What you need to do:
Please output exactly the run of lines that starts at the line with "chuyên dụng cho các dự án đặc thù. Camera" and ends at the last line of the records below.

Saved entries
= Beginning of Section =
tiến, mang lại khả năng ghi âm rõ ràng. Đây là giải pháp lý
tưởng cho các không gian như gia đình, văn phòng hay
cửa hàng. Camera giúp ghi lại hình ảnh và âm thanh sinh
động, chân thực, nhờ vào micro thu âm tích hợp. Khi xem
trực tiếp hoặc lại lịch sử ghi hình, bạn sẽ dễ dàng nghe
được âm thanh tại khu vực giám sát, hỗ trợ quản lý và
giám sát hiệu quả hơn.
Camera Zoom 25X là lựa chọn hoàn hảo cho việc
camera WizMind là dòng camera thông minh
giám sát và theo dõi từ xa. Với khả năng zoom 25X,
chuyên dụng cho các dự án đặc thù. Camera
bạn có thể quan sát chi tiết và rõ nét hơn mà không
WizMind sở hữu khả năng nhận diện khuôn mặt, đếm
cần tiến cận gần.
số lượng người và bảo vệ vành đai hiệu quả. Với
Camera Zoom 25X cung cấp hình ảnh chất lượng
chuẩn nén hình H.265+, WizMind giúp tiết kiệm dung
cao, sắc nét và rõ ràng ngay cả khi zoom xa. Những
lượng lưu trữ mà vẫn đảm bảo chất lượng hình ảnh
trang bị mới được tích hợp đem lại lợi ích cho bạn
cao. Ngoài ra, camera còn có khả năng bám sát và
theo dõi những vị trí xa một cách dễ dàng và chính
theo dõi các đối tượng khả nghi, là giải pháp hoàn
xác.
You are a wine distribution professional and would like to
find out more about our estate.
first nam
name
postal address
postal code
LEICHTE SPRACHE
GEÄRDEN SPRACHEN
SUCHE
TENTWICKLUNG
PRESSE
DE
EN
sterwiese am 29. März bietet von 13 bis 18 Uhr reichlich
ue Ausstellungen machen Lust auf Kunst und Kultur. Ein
= End of Section =
Written response:
chuyên dụng cho các dự án đặc thù. Camera
bạn có thể quan sát chi tiết và rõ nét hơn mà không
WizMind sở hữu khả năng nhận diện khuôn mặt, đếm
cần tiến cận gần.
số lượng người và bảo vệ vành đai hiệu quả. Với
Camera Zoom 25X cung cấp hình ảnh chất lượng
chuẩn nén hình H.265+, WizMind giúp tiết kiệm dung
cao, sắc nét và rõ ràng ngay cả khi zoom xa. Những
lượng lưu trữ mà vẫn đảm bảo chất lượng hình ảnh
trang bị mới được tích hợp đem lại lợi ích cho bạn
cao. Ngoài ra, camera còn có khả năng bám sát và
theo dõi những vị trí xa một cách dễ dàng và chính
theo dõi các đối tượng khả nghi, là giải pháp hoàn
xác.
You are a wine distribution professional and would like to
find out more about our estate.
first nam
name
postal address
postal code
LEICHTE SPRACHE
GEÄRDEN SPRACHEN
SUCHE
TENTWICKLUNG
PRESSE
DE
EN
sterwiese am 29. März bietet von 13 bis 18 Uhr reichlich
ue Ausstellungen machen Lust auf Kunst und Kultur. Ein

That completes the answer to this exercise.